Yep -today we’re back to breakfast. It’s been a hard week. Or, it’s been a pretty normal week and breakfast is the best go-to dinner I know of besides Take-Out.
As per my norm, my super secret pancake …secret is what you throw in there. I’ve included the basic pancake recipe from Betty Crocker ’cause that’s what I use (times four or so), but I often add stuff to mine to kick it up a notch and try to convince myself that I’ve made those syrup sponges healthier.
In college, pancakes were my everything. I bought the Wal-mart powdered mix and added applesauce or smashed bananas. I made, like, a gazillion and used them for breakfast, snack, lunch, snack, dinner, snack, and midnight snack times.
1 cup all-purpose flour
1 Tbsp pack brown sugar
1 Tbsp baking powder
3/4 cup milk
2 Tbsp oil, melted butter, or applesauce
Toppings: syrup, cut fruit, jam, honey, cinnamon sugar, butter, whipped cream
Spoon or beaters
Griddle or skillet
- In the mixing bowl, beat egg with beater or fork until somewhat frothy.
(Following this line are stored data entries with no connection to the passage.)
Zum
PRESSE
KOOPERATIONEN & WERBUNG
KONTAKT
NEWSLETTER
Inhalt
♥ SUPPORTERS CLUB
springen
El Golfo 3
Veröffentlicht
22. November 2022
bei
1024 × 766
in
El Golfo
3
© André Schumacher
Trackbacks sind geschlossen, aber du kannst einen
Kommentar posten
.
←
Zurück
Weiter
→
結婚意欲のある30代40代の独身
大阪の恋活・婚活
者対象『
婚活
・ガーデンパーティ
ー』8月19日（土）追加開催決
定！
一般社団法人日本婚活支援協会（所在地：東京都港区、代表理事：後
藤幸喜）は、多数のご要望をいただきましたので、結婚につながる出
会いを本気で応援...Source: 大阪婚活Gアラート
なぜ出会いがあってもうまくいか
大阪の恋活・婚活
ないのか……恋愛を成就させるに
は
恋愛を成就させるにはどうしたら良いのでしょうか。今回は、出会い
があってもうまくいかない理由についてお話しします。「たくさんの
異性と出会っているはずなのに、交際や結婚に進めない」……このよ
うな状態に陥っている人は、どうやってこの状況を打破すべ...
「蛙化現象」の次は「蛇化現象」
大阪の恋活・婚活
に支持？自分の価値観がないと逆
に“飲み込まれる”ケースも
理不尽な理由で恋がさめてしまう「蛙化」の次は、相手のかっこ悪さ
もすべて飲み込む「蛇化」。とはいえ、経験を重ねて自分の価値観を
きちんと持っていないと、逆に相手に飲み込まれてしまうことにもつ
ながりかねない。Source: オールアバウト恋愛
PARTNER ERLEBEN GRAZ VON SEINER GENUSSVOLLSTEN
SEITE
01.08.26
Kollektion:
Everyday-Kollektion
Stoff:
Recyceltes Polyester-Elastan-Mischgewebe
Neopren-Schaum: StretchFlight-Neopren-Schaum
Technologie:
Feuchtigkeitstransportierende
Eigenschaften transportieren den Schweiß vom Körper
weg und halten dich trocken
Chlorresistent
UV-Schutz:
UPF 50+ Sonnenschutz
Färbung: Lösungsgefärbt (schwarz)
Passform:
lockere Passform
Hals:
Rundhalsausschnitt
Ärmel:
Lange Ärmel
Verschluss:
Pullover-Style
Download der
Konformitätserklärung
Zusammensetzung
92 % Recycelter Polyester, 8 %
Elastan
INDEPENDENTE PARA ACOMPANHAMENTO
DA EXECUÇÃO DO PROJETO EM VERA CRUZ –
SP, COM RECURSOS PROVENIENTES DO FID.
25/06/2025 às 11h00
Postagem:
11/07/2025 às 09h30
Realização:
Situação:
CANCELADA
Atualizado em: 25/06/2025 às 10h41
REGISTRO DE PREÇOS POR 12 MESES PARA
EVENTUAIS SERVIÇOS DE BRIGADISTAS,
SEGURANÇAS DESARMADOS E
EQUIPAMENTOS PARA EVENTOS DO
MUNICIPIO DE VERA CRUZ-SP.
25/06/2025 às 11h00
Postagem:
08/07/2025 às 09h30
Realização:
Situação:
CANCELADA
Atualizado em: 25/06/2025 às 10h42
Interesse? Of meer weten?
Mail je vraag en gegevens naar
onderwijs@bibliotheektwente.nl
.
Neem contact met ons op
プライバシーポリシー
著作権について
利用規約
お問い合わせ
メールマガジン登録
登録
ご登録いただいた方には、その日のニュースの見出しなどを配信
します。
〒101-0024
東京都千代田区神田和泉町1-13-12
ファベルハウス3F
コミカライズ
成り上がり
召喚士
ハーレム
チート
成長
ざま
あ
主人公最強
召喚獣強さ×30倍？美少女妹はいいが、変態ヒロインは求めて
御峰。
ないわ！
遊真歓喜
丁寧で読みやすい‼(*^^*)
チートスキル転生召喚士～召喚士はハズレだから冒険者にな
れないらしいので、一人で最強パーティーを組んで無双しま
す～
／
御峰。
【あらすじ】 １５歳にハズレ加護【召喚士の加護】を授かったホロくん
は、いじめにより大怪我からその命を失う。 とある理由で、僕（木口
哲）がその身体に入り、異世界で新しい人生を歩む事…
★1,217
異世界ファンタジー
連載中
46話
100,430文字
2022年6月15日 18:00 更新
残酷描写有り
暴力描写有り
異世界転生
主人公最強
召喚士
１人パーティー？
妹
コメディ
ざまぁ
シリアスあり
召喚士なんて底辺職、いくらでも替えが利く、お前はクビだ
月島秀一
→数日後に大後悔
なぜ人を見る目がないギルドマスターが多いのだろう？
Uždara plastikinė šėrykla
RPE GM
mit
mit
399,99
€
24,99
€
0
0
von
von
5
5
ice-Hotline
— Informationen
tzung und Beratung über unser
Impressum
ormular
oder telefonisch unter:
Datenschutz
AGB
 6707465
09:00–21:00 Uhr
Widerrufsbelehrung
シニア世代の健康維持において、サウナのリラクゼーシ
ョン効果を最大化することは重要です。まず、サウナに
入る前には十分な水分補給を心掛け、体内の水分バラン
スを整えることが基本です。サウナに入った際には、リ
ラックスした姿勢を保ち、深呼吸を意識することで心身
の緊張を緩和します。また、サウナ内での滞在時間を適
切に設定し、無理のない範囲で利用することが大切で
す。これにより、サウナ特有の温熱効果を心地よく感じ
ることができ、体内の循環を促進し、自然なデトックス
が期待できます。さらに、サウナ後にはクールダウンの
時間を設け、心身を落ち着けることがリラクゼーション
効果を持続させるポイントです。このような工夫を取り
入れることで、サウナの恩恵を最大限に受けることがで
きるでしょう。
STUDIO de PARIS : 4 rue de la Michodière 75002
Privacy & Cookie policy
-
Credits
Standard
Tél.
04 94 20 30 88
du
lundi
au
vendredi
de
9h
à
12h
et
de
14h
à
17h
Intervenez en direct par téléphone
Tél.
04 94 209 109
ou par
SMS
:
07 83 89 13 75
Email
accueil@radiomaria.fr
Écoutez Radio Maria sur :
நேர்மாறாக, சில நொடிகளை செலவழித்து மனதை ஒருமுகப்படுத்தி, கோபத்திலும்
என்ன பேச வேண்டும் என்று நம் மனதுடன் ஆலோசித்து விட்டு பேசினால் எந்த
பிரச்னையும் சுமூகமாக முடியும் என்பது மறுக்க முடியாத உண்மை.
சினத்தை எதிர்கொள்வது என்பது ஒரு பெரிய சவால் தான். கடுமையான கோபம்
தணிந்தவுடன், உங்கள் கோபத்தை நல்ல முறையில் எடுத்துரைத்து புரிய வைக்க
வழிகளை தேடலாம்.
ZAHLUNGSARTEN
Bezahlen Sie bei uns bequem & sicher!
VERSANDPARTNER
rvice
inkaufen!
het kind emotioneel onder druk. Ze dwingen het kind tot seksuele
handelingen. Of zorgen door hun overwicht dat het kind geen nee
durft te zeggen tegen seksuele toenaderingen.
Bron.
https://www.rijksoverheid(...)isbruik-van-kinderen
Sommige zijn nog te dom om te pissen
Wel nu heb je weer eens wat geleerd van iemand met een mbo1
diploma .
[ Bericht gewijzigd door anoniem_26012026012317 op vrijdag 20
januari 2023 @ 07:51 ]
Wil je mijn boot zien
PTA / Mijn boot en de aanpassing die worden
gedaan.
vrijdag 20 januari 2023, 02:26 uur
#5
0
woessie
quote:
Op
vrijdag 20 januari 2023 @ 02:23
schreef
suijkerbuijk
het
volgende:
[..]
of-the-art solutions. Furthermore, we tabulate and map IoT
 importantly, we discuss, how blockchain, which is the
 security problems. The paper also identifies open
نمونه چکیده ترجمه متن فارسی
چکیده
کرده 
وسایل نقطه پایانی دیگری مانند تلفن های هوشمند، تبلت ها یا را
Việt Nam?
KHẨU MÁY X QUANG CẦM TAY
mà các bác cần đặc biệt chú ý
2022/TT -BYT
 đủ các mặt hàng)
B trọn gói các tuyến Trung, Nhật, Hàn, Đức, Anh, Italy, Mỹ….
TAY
- Add remaining ingredients except flour and baking powder.
- Sift baking powder into flour, or shake it all over the batter as flour is added in a lazy fashion.
- Mix everything just until moistened. Add more milk if batter is too thick.
- Heat griddle or skillet to around 375°. Brush with butter or oil if necessary.
- Pour small amounts of batter onto heated surface using a measuring cup.
- When pancakes appear firm on the underside and bubbles have formed on the top, flip over and cook. Remove when both sides are golden brown.
- Serve with toppings.
We not only have a toppings fest when we make pancakes, we also like to do shapes. Sometimes I make a billion tiny pancakes or a few ginormous ones. The kids love it, and I love how quick and easy they are.
Seriously, pancakes are like manna. They cost very little and can be healthier if you stick to adding nuts and bananas on top.